Pancreatic ductal adenocarcinoma (PDAC) is the third leading cause of cancer-related deaths. In recent years, the approach to managing this malignancy has evolved toward embracing neoadjuvant treatment (NAT), backed by studies reporting its survival benefit. This study aimed to identify factors that contribute to disparities in NAT utilization and their impact on outcomes in patients with PDAC who underwent resection in Louisiana.

METHODS

Data on diagnosed PDAC cases were obtained from the Louisiana Tumor Registry between 2000 and 2020. We conducted multivariable logistic regression to adjust for potential confounding factors in assessing the covariate relationships with NAT use.
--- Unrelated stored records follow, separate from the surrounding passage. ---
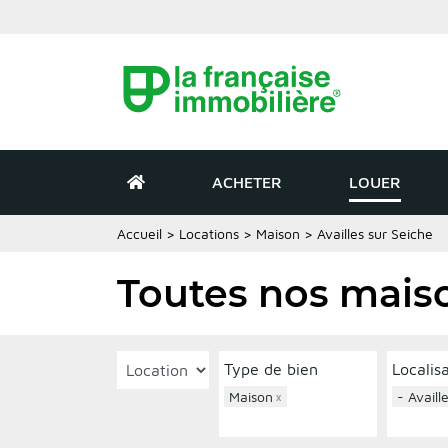
ACHETER
LOUER
Accueil
>
Locations
>
Maison
>
Availles sur Seiche
Toutes nos maiso
Type de bien
Localis
Maison
×
- Availl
Multivariate Cox regression analysis was performed to determine which factors were associated with survival. Chained multiple imputation was performed on covariates with missing data in multivariable regressions.

RESULTS

The study encompassed 2121 patients who underwent resection for PDAC. Upon controlling for potential confounding variables, Black patients were on average 5.7% less likely to receive NAT than their White counterparts (ATE = 5.7, aOR= 0.56, 95% CI = 0.40-0.80, p = 0.001). After adjustment for confounding factors, there was a significant decrease in the risk of overall death for patients who received NAT (aHR = 0.82, 95% CI = 0.71-0.94, p = 0.006). There was no significant interaction between race and NAT for the risk of death.

CONCLUSION

Black patients with PDAC were less likely to receive NAT before resection in Louisiana. Overall survival improved in patients who underwent NAT. These differences were independent of insurance status and poverty zip codes, and future investigations should identify modifiable barriers to access and receipt of NAT in patients with PDAC.

摘要

背景

胰腺导管腺癌(PDAC)是癌症相关死亡的第三大主要原因。近年来,这种恶性肿瘤的管理方法已朝着接受新辅助治疗(NAT)发展,有研究报告称其具有生存获益。本研究旨在确定导致路易斯安那州接受手术切除的PDAC患者在NAT使用方面存在差异的因素及其对预后的影响。

方法

从2000年至2020年路易斯安那州肿瘤登记处获取确诊的PDAC病例数据。我们进行多变量逻辑回归以在评估与NAT使用的协变量关系时调整潜在混杂因素。进行多变量Cox回归分析以确定哪些因素与生存相关。对多变量回归中存在缺失数据的协变量进行链式多重插补。

结果

该研究纳入了2121例接受PDAC手术切除的患者。在控制潜在混杂变量后,黑人患者接受NAT的可能性平均比白人患者低5.7%(平均治疗效果 = 5.7,调整后比值比 = 0.56,95%置信区间 = 0.40 - 0.80,p = 0.001)。在调整混杂因素后,接受NAT的患者总体死亡风险显著降低(调整后风险比 = 0.82,95%置信区间 = 0.71 - 0.94,p = 0.006)。种族与NAT在死亡风险方面没有显著交互作用。

结论

在路易斯安那州,患有PDAC的黑人患者在切除术前接受NAT的可能性较小。接受NAT的患者总体生存率有所提高。这些差异与保险状况和贫困邮政编码无关,未来的研究应确定PDAC患者在获取和接受NAT方面可改变的障碍。